Das Tageslicht des Donnerstag führte uns das Ausmaß der Flutkatastrophe drastisch und schonungslos vor Augen. Zerstörung, wohin man blickte! Mit dem Morgen kamen viele zupackende Helfer, die zu überbrücken versuchten, was durch Strom- und Wasserausfall die Situation verschärfte. Sie kamen trotz zusammengebrochener Infrastruktur: keine Ahrbrücken mehr, keine befahrbare Straßen. Sie kamen in Gummistiefeln und Schuhen, denen man die Schlammschlacht ansah, die sie bewältigen mussten. Sie kamen mit ausreichendem Wasservorrat, mit Medikamenten und mit Zuspruch. Auch Herr Orth, einer der Eigentümer, erschien, bemüht um einen hoffnungsvollen Ausblick auf die Zukunft.

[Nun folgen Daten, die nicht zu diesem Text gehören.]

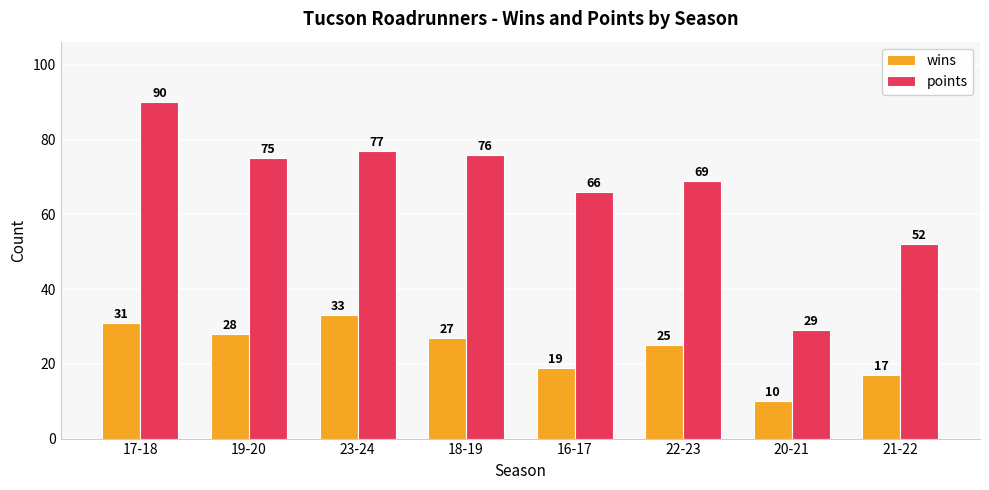

What is the greatest value displayed?

90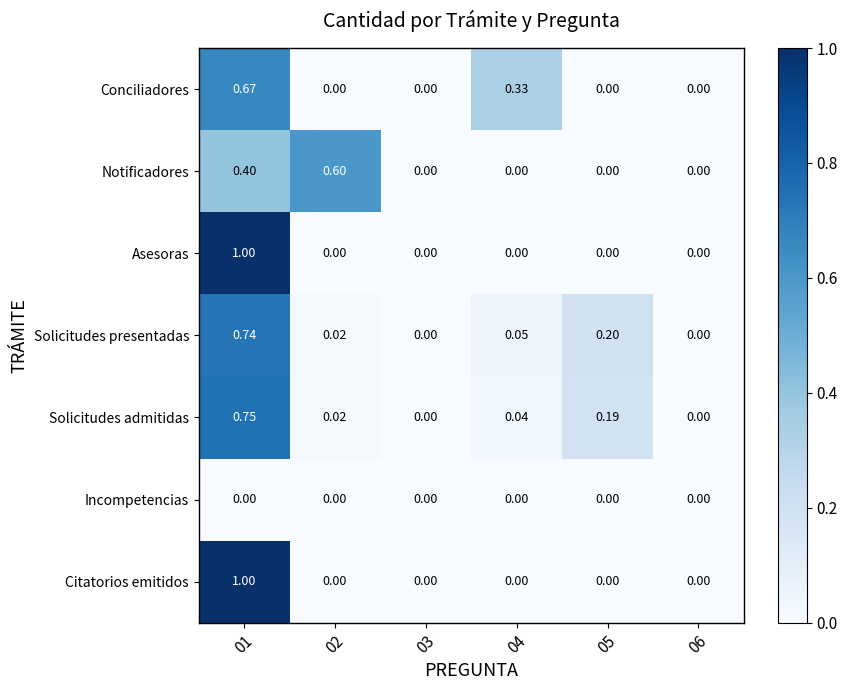

Which series has the largest total across all categories?

Solicitudes presentadas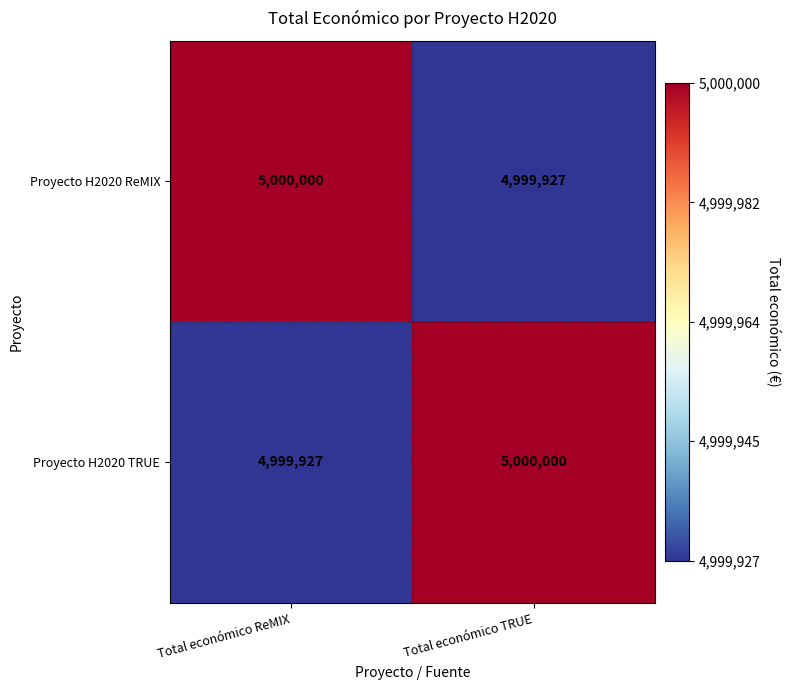

The Proyecto H2020 TRUE series shows 4999927 at Total económico ReMIX. True or false?

True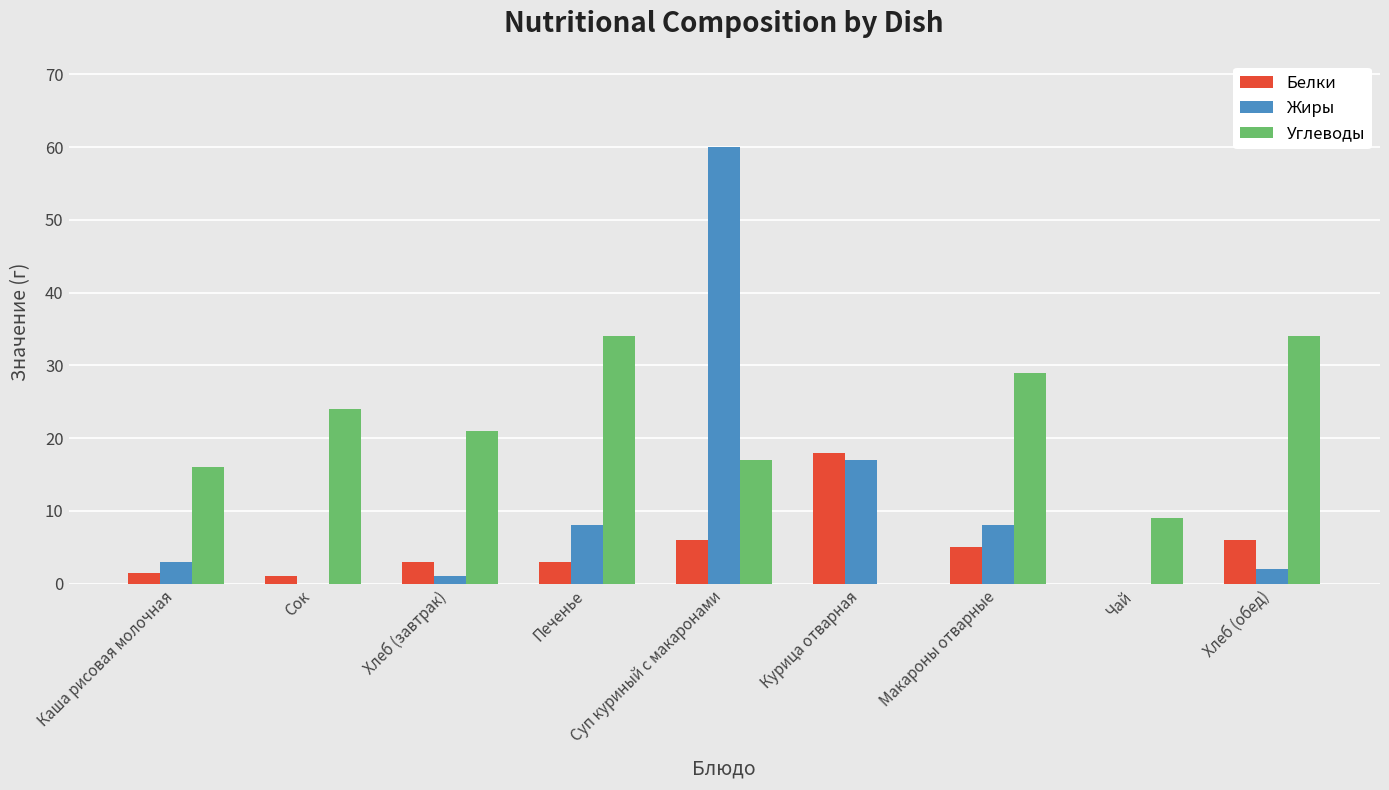

Is the value of Углеводы at Печенье greater than the value of Белки at Каша рисовая молочная?

Yes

Ein chaotisches Zwischenspiel stand uns noch bevor: Die Horrorwarnung vor einer möglichen Flutwelle nach einem Dammbruch einer Talsperre führte zu einer äußerst mühsamen Räumung der ersten und zweiten Etage. Hier zeigte sich, welch hohen körperlichen Einsatz der Helfer der Transport der Gehbehinderten mit Rollatoren und Rollstühlen beim kompletten Ausfall der Fahrstühle abverlangte. Die Nachricht erwies sich als Fake, geboren in der Hektik und Panik einer Gerüchteküche. Der hervorragenden Organisation unserer Villa verdankten wir es, dass uns Busse auf unglaublichen Umwegen zu verschiedenen Hotels in Bonn brachten.

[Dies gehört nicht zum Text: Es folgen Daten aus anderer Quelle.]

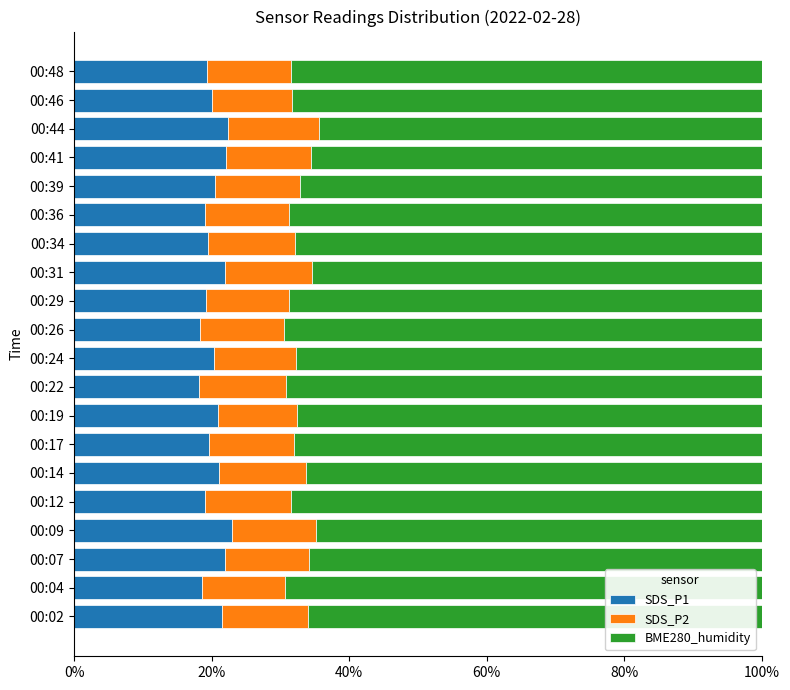

The value of SDS_P1 at 00:39 is 20.5. True or false?

True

Fazit: Bei allen, teilweise immensen materiellen Verlusten – wir sind der Katastrophe dieses Jahrhunderthochwassers lebend entkommen und sind dankbar für die aufopfernde Hilfsbereitschaft so vieler Menschen für unsere Villa, unser Zuhause, in das wir so gerne zurückkehren möchten!

Anbei ein Beweis, dass unsere aktuelle Katastrophe durchaus nicht einmalig war: Schon im Jahr 1910 entstand nach einem Hochwasser ähnlichen Ausmaßes das folgende Gedicht von Raoul Albertz: „Fragt nicht, wie es gekommen war. Es war der Schreckenstag der Ahr. Die Ernte vernichtet, entblößt das Feld. Vom fruchtbaren Boden und nirgends Geld. Die Straßen verwüstet, im Schlamm das Grab. So blickst du auf die Ahr hinab. Und Trauer herrschet, bitt’re Not. Die Hilfe wird hier zum Gebot.